Article published In: Historiographia Linguistica
Vol. 37:1/2 (2010) ► pp.31–73
Imaginative Science
The interactions of Henry Sweet’s linguistic thought and E. B. Tylor’s anthropology
Published online: 21 May 2010
https://doi.org/10.1075/hl.37.1-2.02ath
https://doi.org/10.1075/hl.37.1-2.02ath
Summary
This article traces the interactions between the philologist and applied linguist Henry Sweet (1845–1912) and the anthropologist and evolutionist E. B. Tylor (1832–1917). Tylor was impressed by Sweet’s uniformitarian views on phonetic synthesis and word-division: that phonetic and grammatical processes observable in the present could be used to explain grammatical formation and inflection in the past. Conversely, Sweet’s views on language and its origins owe much to Tylor’s intellectualism and his doctrine of survivals. According to Tylor, ‘primitive man’ employed rational thought in his attempts to make intellectual sense of the world and its phenomena. In expressions such as ‘the sun rises’, vestiges of this primitive thought and animism then survive in the lexis and syntax of later, modern languages. Sweet used Tylorian material in his language textbooks, and the intellectualist theory was taken up by literary critics in the 1880s, e.g., in the Shelley Society — of which Sweet was a founding member, in order to explore the roots of poetic metaphor and figurative language as used in modern English poetry.
Résumé
Cet article retrace les interactions entre le philologue et spécialiste de linguistique appliquée Henry Sweet (1845–1912) et l’anthropologue et évolutionniste E. B. Tylor (1832–1917). Tylor fut impressionné par les vues ‘uniformitariennes’ de Sweet sur la combinaison phonétique et la division morphologique, et, par suite, le fait que des processus phonétiques et grammaticaux observables dans le présent pouvaient être utilisés pour expliquer la formation et la flexion grammaticales dans le passé. Inversement, les vues de Sweet sur le langage et ses origines doivent beaucoup à l’‘intellectualisme’ de Tylor et à sa ‘théorie des survivances’. Selon Tylor, l’homme primitif employait la pensée rationnelle dans ses efforts pour comprendre le monde et ses phénomènes.

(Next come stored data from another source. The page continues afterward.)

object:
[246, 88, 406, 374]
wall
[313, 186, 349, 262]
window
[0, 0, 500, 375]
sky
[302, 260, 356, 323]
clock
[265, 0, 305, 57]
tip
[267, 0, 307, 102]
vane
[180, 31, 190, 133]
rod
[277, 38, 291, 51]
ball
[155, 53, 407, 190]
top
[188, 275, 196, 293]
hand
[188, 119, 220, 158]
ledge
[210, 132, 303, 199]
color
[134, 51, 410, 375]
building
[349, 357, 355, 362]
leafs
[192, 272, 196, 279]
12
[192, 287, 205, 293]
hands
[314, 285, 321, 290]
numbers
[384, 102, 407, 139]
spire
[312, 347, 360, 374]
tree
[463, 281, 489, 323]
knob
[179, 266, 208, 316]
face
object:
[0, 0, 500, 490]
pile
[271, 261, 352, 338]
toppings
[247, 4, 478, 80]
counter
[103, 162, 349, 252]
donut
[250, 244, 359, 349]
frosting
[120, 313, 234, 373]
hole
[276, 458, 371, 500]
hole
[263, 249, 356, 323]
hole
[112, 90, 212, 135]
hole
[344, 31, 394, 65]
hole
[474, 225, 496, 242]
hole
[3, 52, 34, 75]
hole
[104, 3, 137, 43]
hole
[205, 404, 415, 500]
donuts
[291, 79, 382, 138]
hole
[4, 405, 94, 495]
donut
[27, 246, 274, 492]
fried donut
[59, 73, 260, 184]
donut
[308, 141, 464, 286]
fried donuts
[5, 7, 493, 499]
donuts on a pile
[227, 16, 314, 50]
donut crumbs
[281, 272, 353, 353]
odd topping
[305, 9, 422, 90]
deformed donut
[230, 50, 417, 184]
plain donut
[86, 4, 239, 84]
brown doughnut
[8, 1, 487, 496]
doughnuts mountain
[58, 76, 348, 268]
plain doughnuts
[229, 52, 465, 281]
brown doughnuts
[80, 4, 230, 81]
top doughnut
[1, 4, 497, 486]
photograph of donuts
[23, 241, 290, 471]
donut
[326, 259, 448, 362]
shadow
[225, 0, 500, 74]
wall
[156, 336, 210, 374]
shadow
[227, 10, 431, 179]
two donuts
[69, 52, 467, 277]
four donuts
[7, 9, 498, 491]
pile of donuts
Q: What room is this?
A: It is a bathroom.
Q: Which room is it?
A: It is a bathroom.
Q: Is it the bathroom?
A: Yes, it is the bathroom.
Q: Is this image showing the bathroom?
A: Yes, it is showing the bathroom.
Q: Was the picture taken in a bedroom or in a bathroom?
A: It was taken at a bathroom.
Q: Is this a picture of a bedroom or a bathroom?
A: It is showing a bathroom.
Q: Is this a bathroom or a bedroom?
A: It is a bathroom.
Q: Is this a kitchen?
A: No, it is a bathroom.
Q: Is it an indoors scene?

Des expressions telles que “le soleil brille” montrent la survivance des vestiges de cette pensée primitive et d’animisme dans le lexique et la syntaxe des langues modernes ultérieures. Tylor utilisa le matériel tylorien dans ses manuels et la théorie intellectualiste fut reprise par la critique littéraire dans les années 1880, par exemple à la Shelley Society – dont Sweet fut un membre fondateur –, dans le but d’explorer les racines de la métaphore poétique et du langage figuré, tel qu’utilisé dans la poésie anglaise moderne.
Zusammenfassung
In diesem Beitrag geht es um die Zusammenarbeit zwischen dem Philologen und angewandten Sprachwissenschaftler Henry Sweet (1845–1912) und dem Anthropologen und Evolutionsforscher E. B. Tylor (1832–1917). Tylor war beeindruckt von Sweets einheitlicher Betrachtungsweise von Lautzusammensetzung und Worttrennung und dass auf diese Weise heute zu beobachtende phonetische und grammatische Prozesse dazu genutzt werden konnten, um ältere grammatische Bildungen und Flexionen zu erklären. Umgekehrt verdankten Sweets Ansichten von Sprache und ihrer Entstehung sehr viel dem Tylorschen ‘Intellektualismus’ und seiner ‘Theorie vom Überleben’. Nach Tylor entwickelten die ‘primitiven Menschen’ rationale Gedankengänge, um die Welt und ihre Erscheinungsformen zu erklären. In Ausdrücken wie ‘die Sonne geht auf ’ sind Spuren ursprünglicher Gedankengänge zu finden, und ‘beseelte’ Anschauungen leben in Lexikon und Syntax späterer, d.h. heutiger Sprachen fort. Vorstellungen von Sweet und Tylor, die sie in ihren Lehrbüchern formuliert hatten und auch die ideengeschichtlichen Theorien wurde in den 80er Jahren des 19. Jahrhunderts von Literaturkritikern aufgegriffen, z.B. in der Shelley-Gesellschaft, zu deren Gründungsmitgliedern Sweet gehörte. Dabei ging es um die Erforschung poetischer Metaphern und bildlicher Ausdrucksweisen, wie sie in der modernen englischen Dichtung zu finden sind.